# [EXERCISE GOAL]
Number every line from the one containing "common name: Stinky knight" down to the end of the entries as a list, skipping any blank lines and leaving out the pictures.

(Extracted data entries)
-*-*-

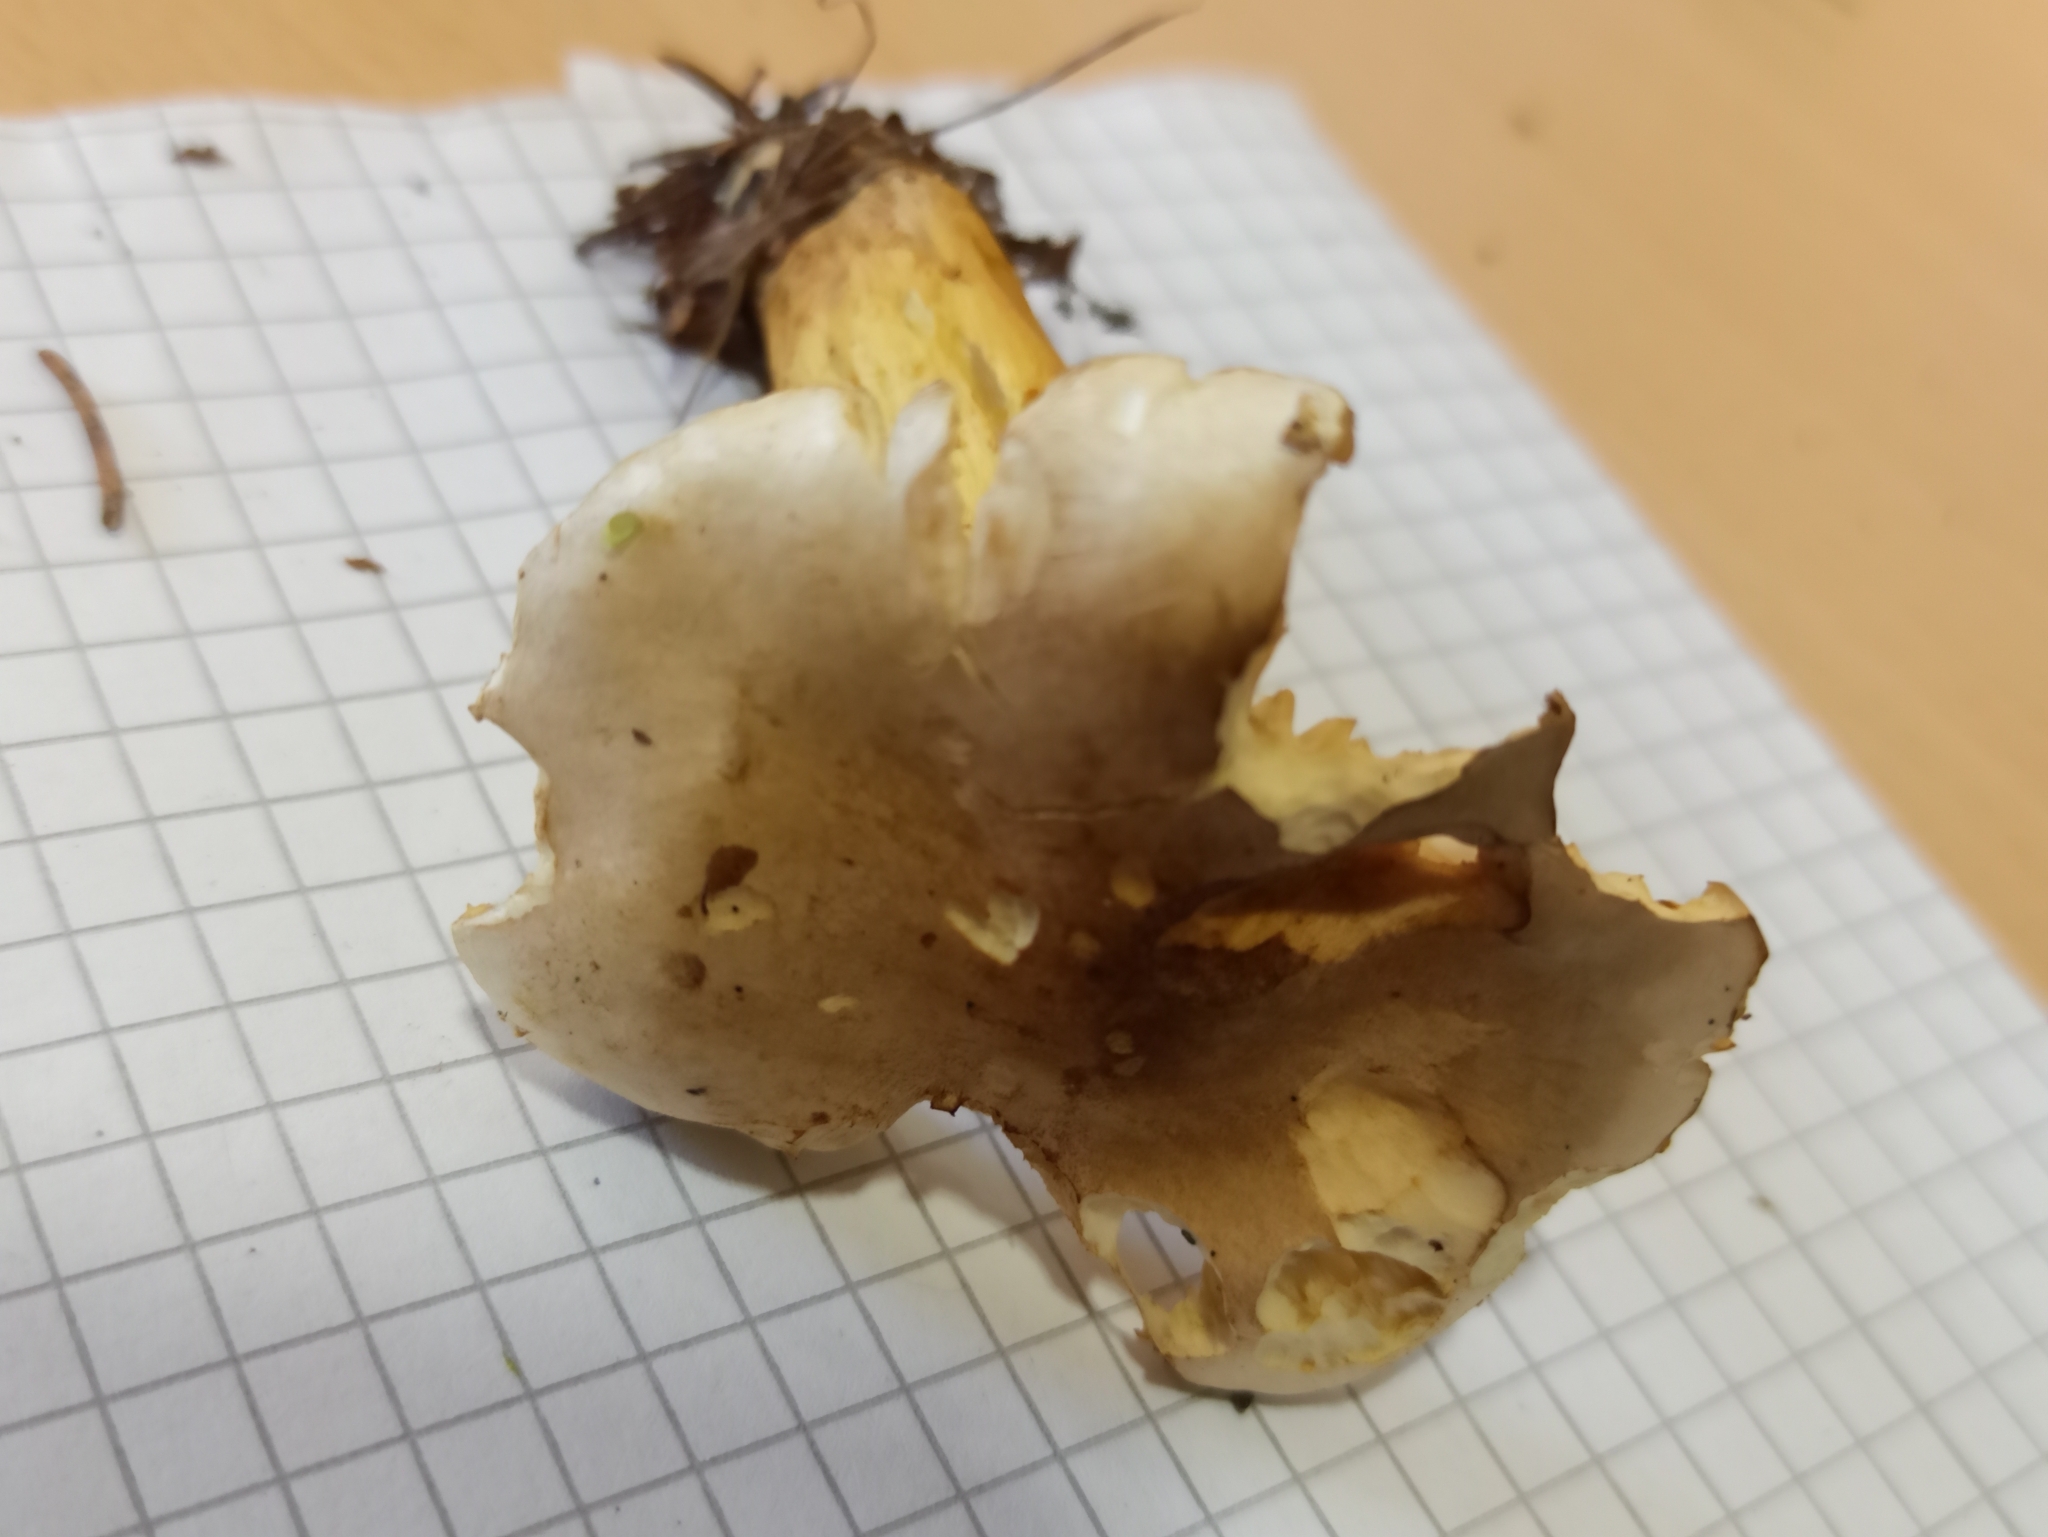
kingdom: Fungi
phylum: Basidiomycota
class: Agaricomycetes
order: Agaricales
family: Tricholomataceae
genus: Tricholoma
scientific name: Tricholoma sulphureum
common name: Stinky knight
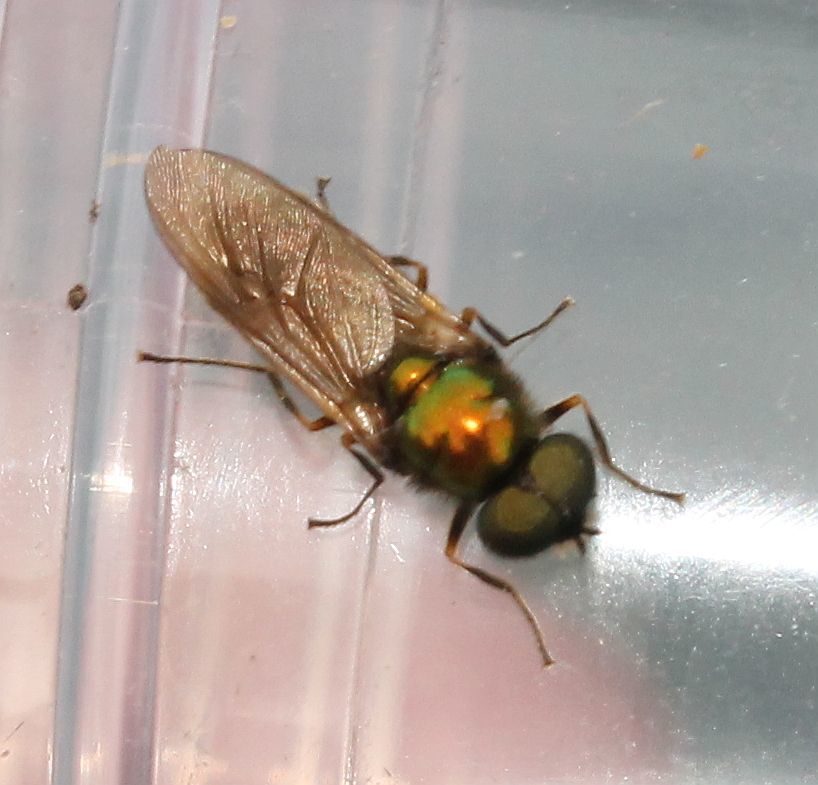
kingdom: Animalia
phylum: Arthropoda
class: Insecta
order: Diptera
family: Stratiomyidae
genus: Chloromyia
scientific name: Chloromyia formosa
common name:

-*-*-

# [CORRECT RESPONSE]
1. common name: Stinky knight
2. kingdom: Animalia
3. phylum: Arthropoda
4. class: Insecta
5. order: Diptera
6. family: Stratiomyidae
7. genus: Chloromyia
8. scientific name: Chloromyia formosa
9. common name:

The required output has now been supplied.